Fo sho my 80 coupe looks raggedy as fuck right now but most people respect it cuz they see its a classic lowrider project they see the potential they say "that shits clean" as I bounce by them in my ride


----------



## boodro

My caddy as of now I just bought it three weeks ago and it runs gonna take my time and do it right and enjoy every moment fuck the ps3 games for now its all about my low low


----------



## Charger_on_22's

Chicago-n said:


> Only people that give two shits about it being 4 door or 2 door are fat lowrider guys.
> 
> Like you said, a female just sees a classic car and she's amazed by it.
> 
> Any layman does.


LMAO! I hate those fat fucking lowrider divas!


----------



## 70monte805

Charger_on_22's said:


> LMAO! I hate those fat fucking lowrider divas!


 That's not very nice to say to someone my brother, I heard you have a seed with a white devil so that makes you an uncle tom by default. So no black card for you to use anymore if true my brother.

You need a STRONG BLACK WOMAN ON YOUR SIDE, A STRONG BLACK WOMAN MADE YOU. The white devil is here to corrupt you.

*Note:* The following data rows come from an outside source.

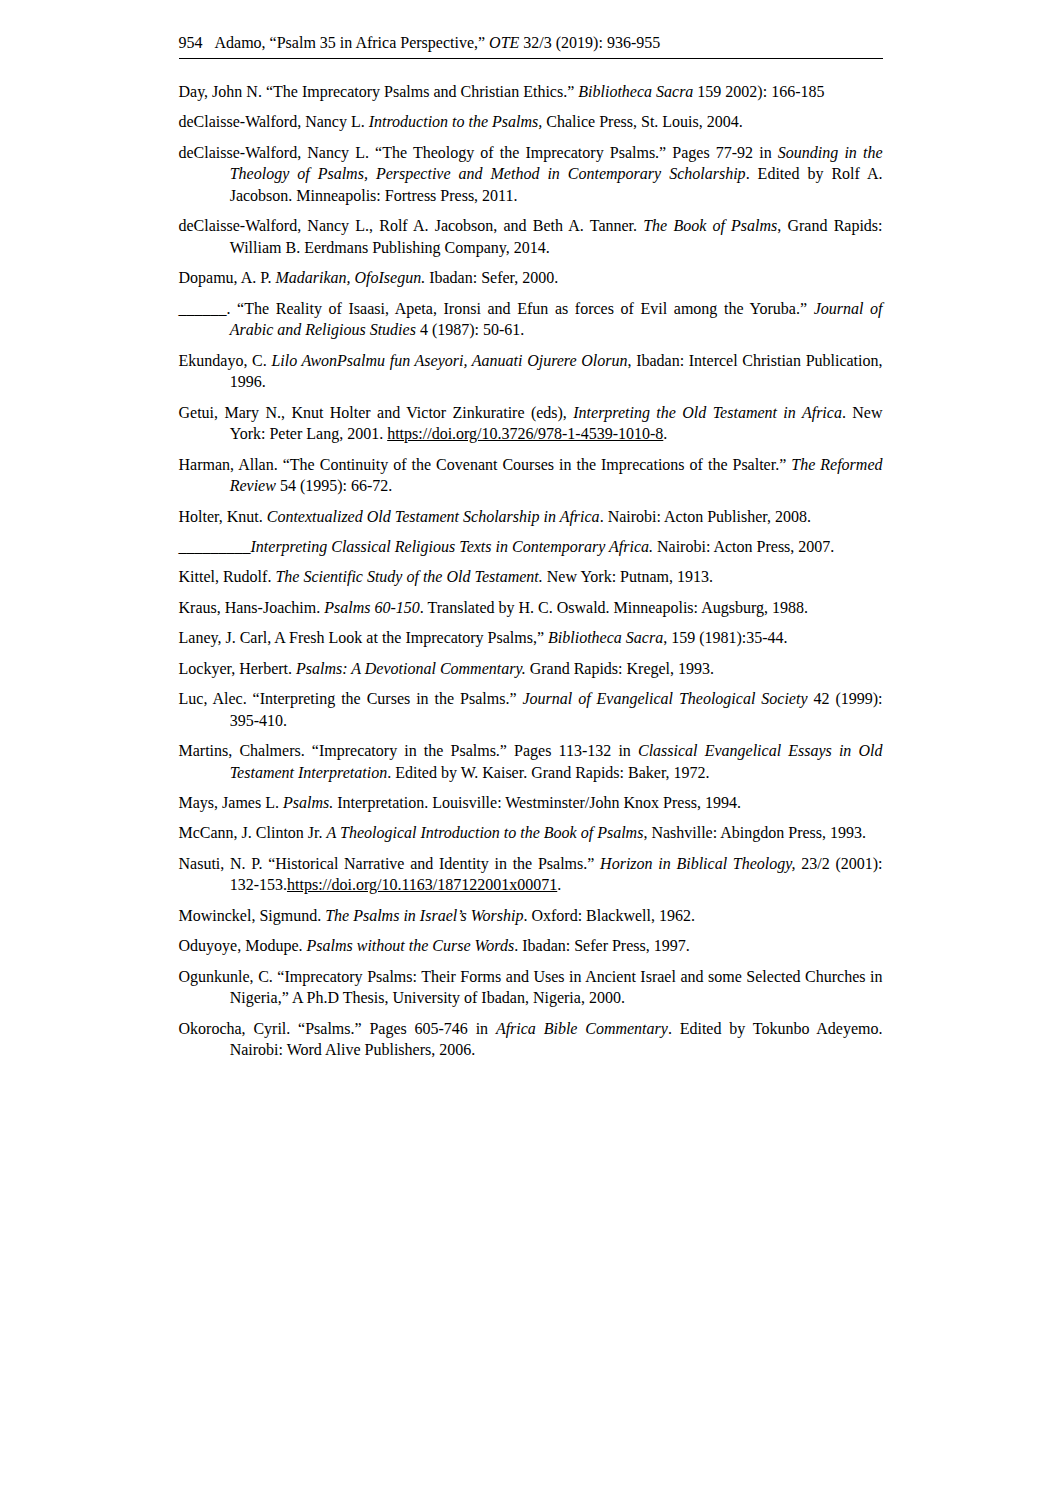954 Adamo, “Psalm 35 in Africa Perspective,” OTE 32/3 (2019): 936-955
Day, John N. “The Imprecatory Psalms and Christian Ethics.” Bibliotheca Sacra 159 2002): 166-185
deClaisse-Walford, Nancy L. Introduction to the Psalms, Chalice Press, St. Louis, 2004.
deClaisse-Walford, Nancy L. “The Theology of the Imprecatory Psalms.” Pages 77-92 in Sounding in the Theology of Psalms, Perspective and Method in Contemporary Scholarship. Edited by Rolf A. Jacobson. Minneapolis: Fortress Press, 2011.
deClaisse-Walford, Nancy L., Rolf A. Jacobson, and Beth A. Tanner. The Book of Psalms, Grand Rapids: William B. Eerdmans Publishing Company, 2014.
Dopamu, A. P. Madarikan, OfoIsegun. Ibadan: Sefer, 2000.
______. “The Reality of Isaasi, Apeta, Ironsi and Efun as forces of Evil among the Yoruba.” Journal of Arabic and Religious Studies 4 (1987): 50-61.
Ekundayo, C. Lilo AwonPsalmu fun Aseyori, Aanuati Ojurere Olorun, Ibadan: Intercel Christian Publication, 1996.
Getui, Mary N., Knut Holter and Victor Zinkuratire (eds), Interpreting the Old Testament in Africa. New York: Peter Lang, 2001. https://doi.org/10.3726/978-1-4539-1010-8.
Harman, Allan. “The Continuity of the Covenant Courses in the Imprecations of the Psalter.” The Reformed Review 54 (1995): 66-72.
Holter, Knut. Contextualized Old Testament Scholarship in Africa. Nairobi: Acton Publisher, 2008.
_________Interpreting Classical Religious Texts in Contemporary Africa. Nairobi: Acton Press, 2007.
Kittel, Rudolf. The Scientific Study of the Old Testament. New York: Putnam, 1913.
Kraus, Hans-Joachim. Psalms 60-150. Translated by H. C. Oswald. Minneapolis: Augsburg, 1988.
Laney, J. Carl, A Fresh Look at the Imprecatory Psalms,” Bibliotheca Sacra, 159 (1981):35-44.
Lockyer, Herbert. Psalms: A Devotional Commentary. Grand Rapids: Kregel, 1993.
Luc, Alec. “Interpreting the Curses in the Psalms.” Journal of Evangelical Theological Society 42 (1999): 395-410.
Martins, Chalmers. “Imprecatory in the Psalms.” Pages 113-132 in Classical Evangelical Essays in Old Testament Interpretation. Edited by W. Kaiser. Grand Rapids: Baker, 1972.
Mays, James L. Psalms. Interpretation. Louisville: Westminster/John Knox Press, 1994.
McCann, J. Clinton Jr. A Theological Introduction to the Book of Psalms, Nashville: Abingdon Press, 1993.
Nasuti, N. P. “Historical Narrative and Identity in the Psalms.” Horizon in Biblical Theology, 23/2 (2001): 132-153.https://doi.org/10.1163/187122001x00071.
Mowinckel, Sigmund. The Psalms in Israel’s Worship. Oxford: Blackwell, 1962.
Oduyoye, Modupe. Psalms without the Curse Words. Ibadan: Sefer Press, 1997.
Ogunkunle, C. “Imprecatory Psalms: Their Forms and Uses in Ancient Israel and some Selected Churches in Nigeria,” A Ph.D Thesis, University of Ibadan, Nigeria, 2000.
Okorocha, Cyril. “Psalms.” Pages 605-746 in Africa Bible Commentary. Edited by Tokunbo Adeyemo. Nairobi: Word Alive Publishers, 2006.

The BLACK woman MUST submit to her BLACK husband. And Caucgress MUST pass a law ALLOWING BLACK polygamy. WHITE devils should BE sterilized. I have 17 SEEDS by 14 beautiful BLACK women and THEY should RAISE my children WHILE I am busy FIGHTING the revolution on forums AND JEWtube. Mickey Mouse was BLACK. Knowledge is POWER


----------



## Courage

70monte805 said:


> That's not very nice to say to someone my brother, I heard you have a seed with a white devil so that makes you an uncle tom by default. So no black card for you to use anymore if true my brother.
> 
> You need a STRONG BLACK WOMAN ON YOUR SIDE, A STRONG BLACK WOMAN MADE YOU. The white devil is here to corrupt you.
> 
> The BLACK woman MUST submit to her BLACK husband. And Caucgress MUST pass a law ALLOWING BLACK polygamy. WHITE devils should BE sterilized. I have 17 SEEDS by 14 beautiful BLACK women and THEY should RAISE my children WHILE I am busy FIGHTING the revolution on forums AND JEWtube. Mickey Mouse was BLACK. Knowledge is POWER



LMAO THAT MICKEY MOUSE WAS BLACK LINE HAD ME ROLLIN


----------



## JOVEN619

Personally, I wouldnt put $15 G's in a $5 G car thats bad business. Recouping investment is a priority to me, but .... My opinion means nothing. If your 4door makes you happy build it and drive the crap out of it.


----------



## Hydrohype




----------



## 309whiteboy

rIdaho said:


> :yes: ...which proves that some guys will spend blood, sweat, money,and time only to impress another man!:sprint:....lol. Opposed to the majority who just straight up enjoy lowridin' and follow they're creative vision. And I say "majority" because a topic over 4,000 posts prove that this is not "end of topic" or the few haters that multi-negative post here as if they're some kind of representative for the lowrider community but yet clearly don't have the understanding of lowrider roots, such as individualism. :biggrin:


 yousa beast! I have a 64 4 door hard top. for one, its all I can afford due to the fact I am supporting my wife through medical school and paying for literally everything that keeps us alive until further notice. also im not ballin like a nut sack like some of these other "ballers" on here that would rather walk than drive a 4 door. another point is that my 64 4 door was given to me by my father when I got baptized so it has more sentimental value than some douche bags opinion that doesn't matter any more to me than a fucking cum rag. people that care about what other people think about their vehicle are weak minded and insecure. fuck what they have to say. the only thing that matters to me is my God, my wife, daughter and family and my word in that order. I like my shit, my wife likes my shit and my daughter absolutely LOVES my shit. fuck my 4 door? ha! no homie, fuck you!


----------



## 1964dippin

Ttt,well sed primo,


----------



## MAKIN MONEY

most people build four doors because they're poor


----------



## woeone23

Chicago-n said:


> What does the fact of being a convertible have to do with a four door?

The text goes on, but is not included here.